Microsoft’s $8.5 billion acquisition of Skype could profoundly influence a set of collaboration and conferencing technologies called Unified Communications (UC) that have taken years to catch on, analysts said.
The deal, announced Tuesday, would likely benefit Microsoft by connecting Skype’s free, mostly consumer-grade, Internet voice and video service — used by millions worldwide — with Microsoft’s own Lync UC product for delivering enterprise-grade audio, video, chat and Web conferencing, analysts said.
Even videoconferencing vendor Polycom saw the Skype acquisition as a plus, since Polycom is already a close partner to Microsoft and would benefit from a Lync integration with Skype.

The acquisition “takes Skype out of the competitive equation,” said Polycom CEO Andy Miller. “The integration of Lync and Skype is positive for Polycom because the better Lync performs, the greater our opportunity in terms of [selling enterprise quality] video endpoints, software and infrastructure. “

Acquiring Skype “puts Microsoft in a commanding position in the consumer UC-as-a-service market,” Forrester Research analyst Henry Dewing wrote in a blog .

Dewing noted that Skype’s free service has come without guarantees for quality of service free of interruptions that many businesses insist on when they buy Lync and other UC products from Cisco , Avaya and others.
Another Forrester analyst, Ted Schadler, said Microsoft can blend the worlds of free consumer-grade UC with paid Lync services for enterprises through a yet-to-be developed managed gateway between Skype and Lync.

“People could use Lync-to-Lync to connect to colleagues and Lync-to-Skype to connect to customers and partners with video, audio and chat,” Schadler blogged .
Schadler said that Skype falls into a category he refers to as a “consumerization brand,” which means it is valuable not only to consumers but to people who use it to get their jobs done. “Consumerization of IT is just people using familiar consumer tools to get work done,” he said.

A third Forrester analyst, Charles Golvin, took the point about UC even further: “Microsoft’s acquisition of Skype shows that traditional walls among communication networks and modes have been eviscerated.
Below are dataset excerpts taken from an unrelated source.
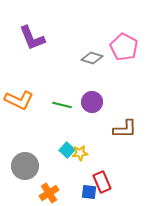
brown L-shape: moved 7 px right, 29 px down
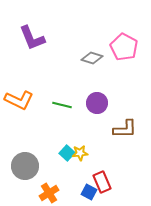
purple circle: moved 5 px right, 1 px down
cyan square: moved 3 px down
blue square: rotated 21 degrees clockwise
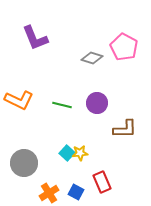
purple L-shape: moved 3 px right
gray circle: moved 1 px left, 3 px up
blue square: moved 13 px left
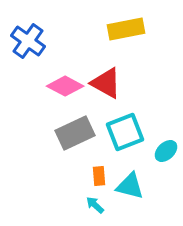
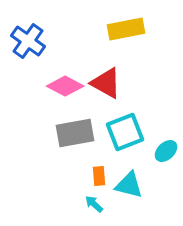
gray rectangle: rotated 15 degrees clockwise
cyan triangle: moved 1 px left, 1 px up
cyan arrow: moved 1 px left, 1 px up
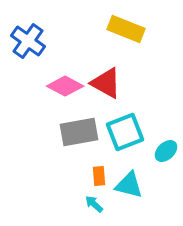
yellow rectangle: rotated 33 degrees clockwise
gray rectangle: moved 4 px right, 1 px up
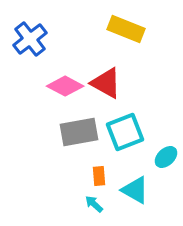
blue cross: moved 2 px right, 2 px up; rotated 16 degrees clockwise
cyan ellipse: moved 6 px down
cyan triangle: moved 6 px right, 5 px down; rotated 16 degrees clockwise
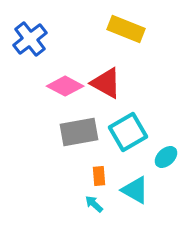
cyan square: moved 3 px right; rotated 9 degrees counterclockwise
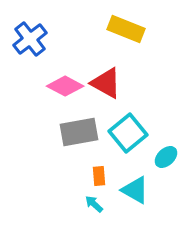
cyan square: moved 1 px down; rotated 9 degrees counterclockwise
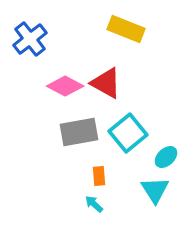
cyan triangle: moved 20 px right; rotated 28 degrees clockwise
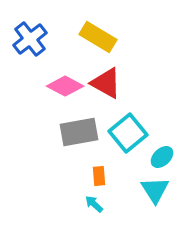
yellow rectangle: moved 28 px left, 8 px down; rotated 9 degrees clockwise
cyan ellipse: moved 4 px left
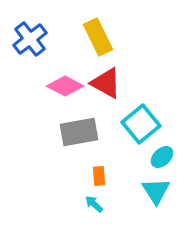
yellow rectangle: rotated 33 degrees clockwise
cyan square: moved 13 px right, 9 px up
cyan triangle: moved 1 px right, 1 px down
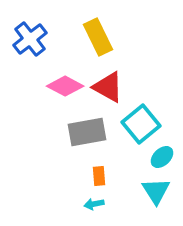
red triangle: moved 2 px right, 4 px down
gray rectangle: moved 8 px right
cyan arrow: rotated 54 degrees counterclockwise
Email, instant messaging and voice over both fixed and mobile networks are becoming one massive river of communications.

“Skype brings Microsoft technology to futher unite these communications, consumers and businesses,” Golvin said.
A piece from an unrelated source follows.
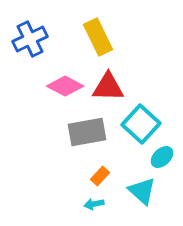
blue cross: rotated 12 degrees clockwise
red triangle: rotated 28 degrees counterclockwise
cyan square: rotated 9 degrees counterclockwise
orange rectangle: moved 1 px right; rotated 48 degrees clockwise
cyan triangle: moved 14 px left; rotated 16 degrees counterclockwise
While Polycom said it was pleased by the Skype acquisition, other UC vendors like Avaya , Mitel and NEC could be disrupted, said Steve Hilton, an analyst at Analysys Mason. Although some analysts said Microsoft moved to prevent Google from buying Skype , another major UC player, Cisco, has also been left out of the equation.
Hilton noted that while Skype does have a business-grade product “it is still a consumer-grade solution [and] enterprises don’t want low-quality communications services when dealing with customers.”